Transplant gives new face, scalp to burned fire fighter

It’s "a historic achievement," said Dr. Amir Dorafshar, co-director of the face transplant program at the Johns Hopkins University School of Medicine

November 17, 2015 09:19 am | Updated 02:15 pm IST - New York

Volunteer firefighter Patrick Hardison, 41, of Senatobia, Mississippi is shown in this composite photo showing before-and-after face transplant surgery in this undated handout provided by NYU Langone Medical Center n New York, November 16, 2015.

Volunteer firefighter Patrick Hardison, 41, of Senatobia, Mississippi is shown in this composite photo showing before-and-after face transplant surgery in this undated handout provided by NYU Langone Medical Center n New York, November 16, 2015.

A volunteer firefighter badly burned in a 2001 blaze has received the most extensive face transplant ever, covering his skull and much of his neck, a New York hospital announced on Monday.

The surgery took place in August at the NYU Langone Medical Center. The patient, 41-year-old Patrick Hardison, is still undergoing physical therapy at the hospital but plans to return home to Senatobia, Mississippi, in time for Thanksgiving.

The surgery has paved the way for him to regain normal vision, and in an interview last week he said that will let him accomplish a major goal- “I’ll start driving again.”

More than two dozen face transplants have been performed worldwide since the first one in France in 2005. Dr. Eduardo Rodriguez, who led the surgical team that did Mr. Hardison’s transplant and recently wrote a review of the field, said Mr. Hardison’s is by far the most extensive performed successfully in terms of the amount of tissue transferred.

The transplant extends from the top of the head, over Mr. Hardison’s skull and down to the collarbones in front; in back, it reaches far enough down that only a tiny patch of Mr. Hardison’s original hair remains its colour matched by the dark blond hair growing on his new scalp. The transplant includes both ears.

It’s “a historic achievement,” said Dr. Amir Dorafshar, co-director of the face transplant program at the Johns Hopkins University School of Medicine, who was not involved in the operation. “This type of treatment option will potentially revolutionize the care of patients with severe facial burn injuries.”

The surgery began Aug. 14 and lasted 26 hours. It left no scars on Mr. Hardison’s new face because the seam of the transplanted tissue runs down the back of his skull.

The donor was 26-year-old New York artist and competitive bicyclist David P. Rodebaugh. He had died of injuries from a biking accident on a Brooklyn street.

Since he could not blink, doctors used skin grafts to reinforce what remained of his eyelids and sewed them nearly shut to protect his eyes. That left him with only pinhole vision.

“I was almost totally blind,” he recalled. “I could see just a little bit.”

Eventually a church friend of his wrote to Rodriguez, who had performed a 2012 face transplant at the University of Maryland Medical Center. The doctor said he would try to help, and in August 2014 Mr. Hardison was placed on a waiting list.

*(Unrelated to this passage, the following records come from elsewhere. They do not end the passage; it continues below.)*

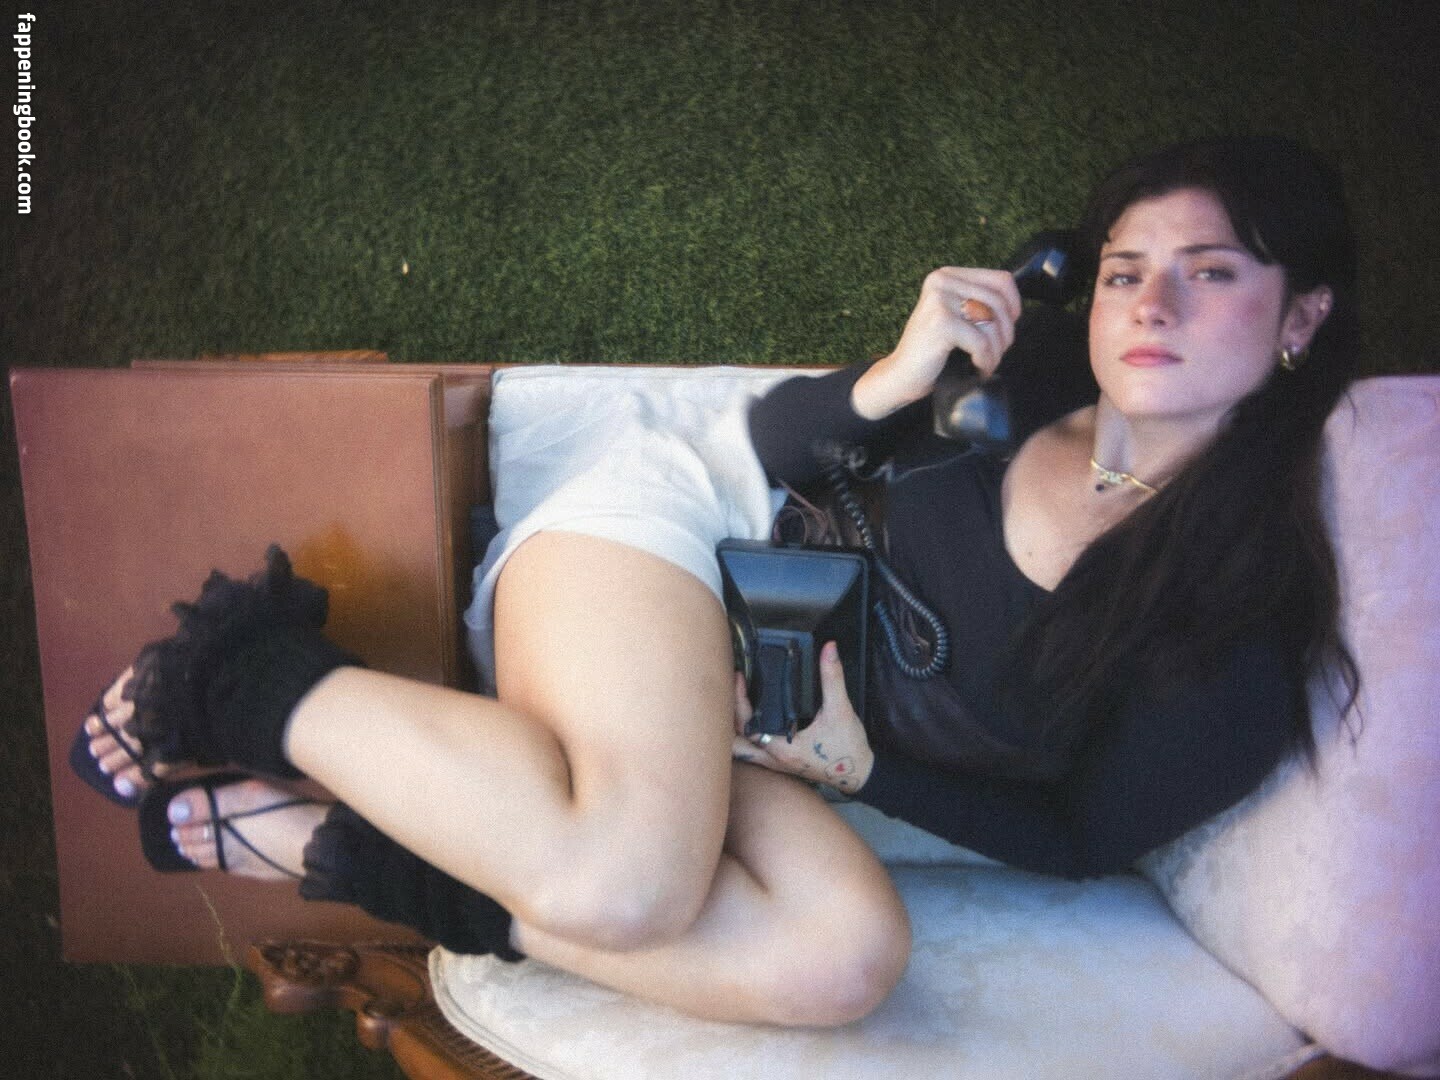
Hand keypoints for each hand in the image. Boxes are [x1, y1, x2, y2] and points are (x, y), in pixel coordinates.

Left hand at [731, 642, 874, 794]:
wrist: (859, 774)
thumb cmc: (848, 747)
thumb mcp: (841, 709)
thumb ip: (833, 678)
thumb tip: (829, 649)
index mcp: (782, 748)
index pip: (747, 725)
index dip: (739, 700)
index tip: (740, 678)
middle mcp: (773, 759)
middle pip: (734, 742)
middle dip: (727, 716)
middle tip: (733, 690)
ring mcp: (775, 765)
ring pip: (741, 751)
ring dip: (733, 730)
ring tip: (735, 704)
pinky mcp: (780, 765)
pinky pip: (752, 752)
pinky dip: (744, 737)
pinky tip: (750, 720)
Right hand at [852, 267, 1021, 419]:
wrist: (901, 376)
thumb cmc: (932, 350)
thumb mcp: (956, 315)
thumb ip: (979, 302)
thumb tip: (1015, 306)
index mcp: (947, 275)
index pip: (1001, 280)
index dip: (1014, 306)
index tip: (1006, 329)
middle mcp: (942, 281)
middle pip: (999, 302)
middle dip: (1005, 333)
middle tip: (994, 353)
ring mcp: (940, 300)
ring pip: (993, 322)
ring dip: (996, 350)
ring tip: (985, 363)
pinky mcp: (941, 323)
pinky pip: (982, 342)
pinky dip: (985, 360)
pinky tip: (977, 368)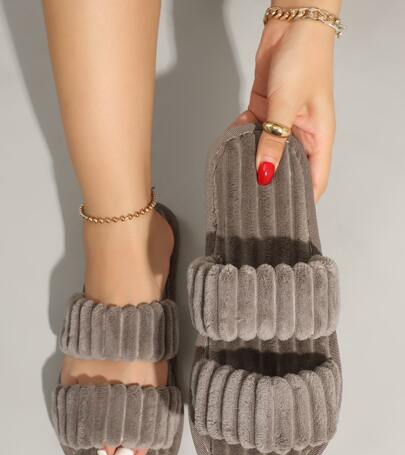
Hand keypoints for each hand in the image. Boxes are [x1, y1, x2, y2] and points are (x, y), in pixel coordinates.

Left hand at [234, 18, 335, 200]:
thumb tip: (265, 172)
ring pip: (267, 151)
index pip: (316, 179)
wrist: (291, 24)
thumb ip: (274, 139)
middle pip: (288, 168)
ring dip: (253, 161)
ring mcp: (282, 123)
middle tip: (255, 201)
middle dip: (273, 183)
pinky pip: (252, 132)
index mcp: (319, 137)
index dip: (304, 200)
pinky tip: (230, 147)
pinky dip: (241, 138)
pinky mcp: (265, 111)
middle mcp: (301, 134)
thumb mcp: (287, 103)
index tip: (285, 216)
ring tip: (238, 179)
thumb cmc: (305, 59)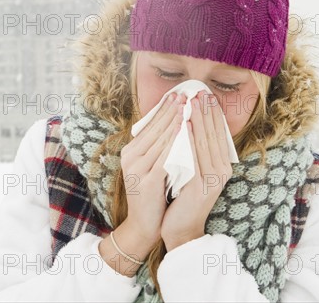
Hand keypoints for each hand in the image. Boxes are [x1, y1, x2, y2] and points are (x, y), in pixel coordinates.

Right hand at [120, 92, 184, 247]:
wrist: (144, 225)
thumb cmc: (153, 194)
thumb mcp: (152, 166)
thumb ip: (158, 147)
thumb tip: (174, 123)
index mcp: (131, 151)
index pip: (149, 125)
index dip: (164, 109)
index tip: (178, 94)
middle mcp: (130, 157)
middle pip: (154, 129)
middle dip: (171, 111)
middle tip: (185, 94)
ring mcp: (136, 169)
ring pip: (160, 141)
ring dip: (175, 123)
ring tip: (187, 108)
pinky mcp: (146, 182)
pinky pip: (165, 159)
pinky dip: (176, 145)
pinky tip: (186, 135)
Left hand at [161, 90, 232, 251]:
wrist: (181, 229)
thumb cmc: (184, 198)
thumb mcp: (193, 171)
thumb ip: (196, 152)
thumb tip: (192, 124)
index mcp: (221, 165)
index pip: (218, 134)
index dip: (213, 114)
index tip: (206, 95)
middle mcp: (221, 170)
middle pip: (214, 134)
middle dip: (207, 111)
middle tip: (201, 91)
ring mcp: (212, 178)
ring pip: (206, 142)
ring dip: (200, 119)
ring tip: (194, 101)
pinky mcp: (200, 185)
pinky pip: (195, 156)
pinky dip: (191, 138)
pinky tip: (187, 124)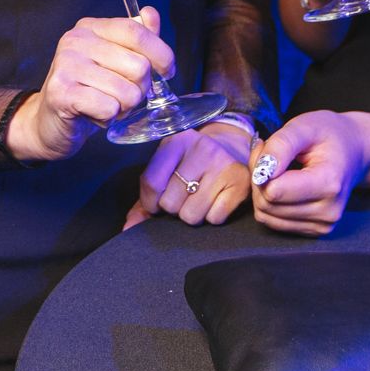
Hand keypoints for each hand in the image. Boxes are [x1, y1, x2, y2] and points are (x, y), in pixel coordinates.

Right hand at [7, 7, 175, 163]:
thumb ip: (136, 37)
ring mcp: (66, 65)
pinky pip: (109, 108)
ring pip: (127, 92)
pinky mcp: (61, 92)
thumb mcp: (113, 59)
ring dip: (125, 107)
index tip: (167, 71)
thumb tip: (150, 14)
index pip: (136, 31)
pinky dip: (109, 118)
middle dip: (141, 89)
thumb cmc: (88, 90)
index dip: (161, 53)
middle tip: (125, 95)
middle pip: (138, 65)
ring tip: (108, 105)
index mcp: (91, 27)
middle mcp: (76, 41)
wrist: (49, 121)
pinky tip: (95, 114)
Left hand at [122, 121, 252, 229]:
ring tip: (200, 199)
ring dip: (193, 214)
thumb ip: (146, 198)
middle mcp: (200, 149)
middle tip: (184, 197)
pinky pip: (215, 218)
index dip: (150, 203)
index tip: (157, 205)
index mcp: (176, 142)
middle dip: (175, 209)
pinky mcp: (240, 182)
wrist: (233, 147)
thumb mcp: (168, 169)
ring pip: (192, 215)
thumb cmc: (192, 163)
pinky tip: (216, 200)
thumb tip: (129, 228)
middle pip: (170, 203)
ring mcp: (222, 165)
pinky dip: (213, 216)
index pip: (151, 183)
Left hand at [250, 111, 369, 236]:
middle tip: (266, 153)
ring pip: (266, 215)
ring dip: (261, 190)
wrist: (354, 151)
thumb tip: (261, 173)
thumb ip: (281, 146)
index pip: (275, 191)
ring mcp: (323, 225)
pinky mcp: (314, 230)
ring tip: (274, 167)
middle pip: (267, 205)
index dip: (261, 167)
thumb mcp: (305, 126)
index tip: (266, 147)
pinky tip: (279, 182)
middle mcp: (329, 211)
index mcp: (329, 184)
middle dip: (258, 178)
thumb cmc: (329, 135)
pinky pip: (273, 222)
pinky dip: (268, 202)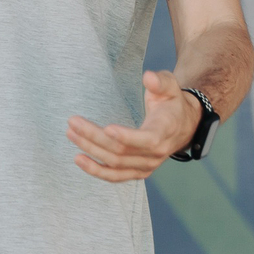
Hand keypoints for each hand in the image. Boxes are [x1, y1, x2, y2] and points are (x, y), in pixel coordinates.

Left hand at [66, 69, 202, 182]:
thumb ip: (160, 81)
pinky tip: (80, 160)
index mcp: (165, 131)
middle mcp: (156, 153)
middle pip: (122, 151)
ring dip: (91, 151)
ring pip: (115, 164)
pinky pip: (116, 176)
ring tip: (71, 135)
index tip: (107, 128)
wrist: (182, 126)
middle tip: (73, 123)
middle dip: (95, 137)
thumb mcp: (170, 86)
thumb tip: (148, 77)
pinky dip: (97, 171)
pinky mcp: (138, 172)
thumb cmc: (171, 103)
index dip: (127, 136)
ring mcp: (147, 166)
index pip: (146, 140)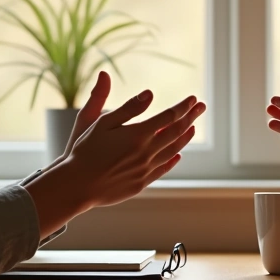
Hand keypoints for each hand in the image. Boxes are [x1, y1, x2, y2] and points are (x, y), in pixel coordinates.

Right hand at [27, 77, 203, 235]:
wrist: (77, 185)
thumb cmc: (86, 150)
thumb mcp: (102, 123)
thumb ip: (128, 109)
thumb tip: (149, 94)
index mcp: (138, 135)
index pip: (168, 117)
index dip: (182, 106)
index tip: (193, 98)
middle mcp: (146, 152)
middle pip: (176, 132)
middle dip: (190, 117)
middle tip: (201, 107)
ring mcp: (146, 169)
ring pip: (173, 151)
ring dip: (185, 137)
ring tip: (192, 128)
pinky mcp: (141, 183)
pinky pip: (163, 169)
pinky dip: (173, 159)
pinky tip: (177, 155)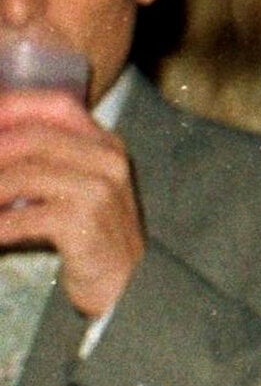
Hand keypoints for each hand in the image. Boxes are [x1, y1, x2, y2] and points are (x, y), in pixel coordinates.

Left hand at [0, 88, 142, 316]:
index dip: (12, 105)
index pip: (58, 104)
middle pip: (32, 137)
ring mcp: (99, 192)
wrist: (124, 281)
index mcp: (105, 143)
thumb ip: (45, 157)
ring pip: (21, 176)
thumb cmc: (88, 231)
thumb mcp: (76, 184)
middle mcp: (107, 160)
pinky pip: (22, 218)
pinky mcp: (84, 225)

“We were looking for the ideal donor,” one who matched Mr. Hardison on biological traits to minimize the risk of his body’s rejecting the new tissue, as well as things like skin and hair colour, said Dr. Rodriguez, who by then had moved to NYU Langone.

A year later, Rodebaugh was identified as a potential donor by LiveOnNY, the nonprofit organization that seeks transplant organs and tissue in the New York City area. A native of the Columbus, Ohio, area, he had signed up to donate organs. His mother gave permission to use his face, noting that Rodebaugh had always wanted to be a firefighter, said LiveOnNY president Helen Irving.

The hospital paid for the transplant operation, which included attaching four bone segments to Mr. Hardison’s skull, as anchors to prevent the face from drooping.

Now, three months later, the lower part of his face remains swollen, but Dr. Rodriguez said that will go away in a few months. With his new eyelids and more surgery, he’s expected to regain a normal field of vision for the first time in more than a decade. He will have to continuing taking medications to prevent his body from rejecting the transplant.

Eventually, “a casual observer will not notice anything that is odd” in Mr. Hardison’s new face, which will blend features of his original face and the donor’s, Dr. Rodriguez said.

“I used to get stared at all the time, but now I’m just an average guy,” he said.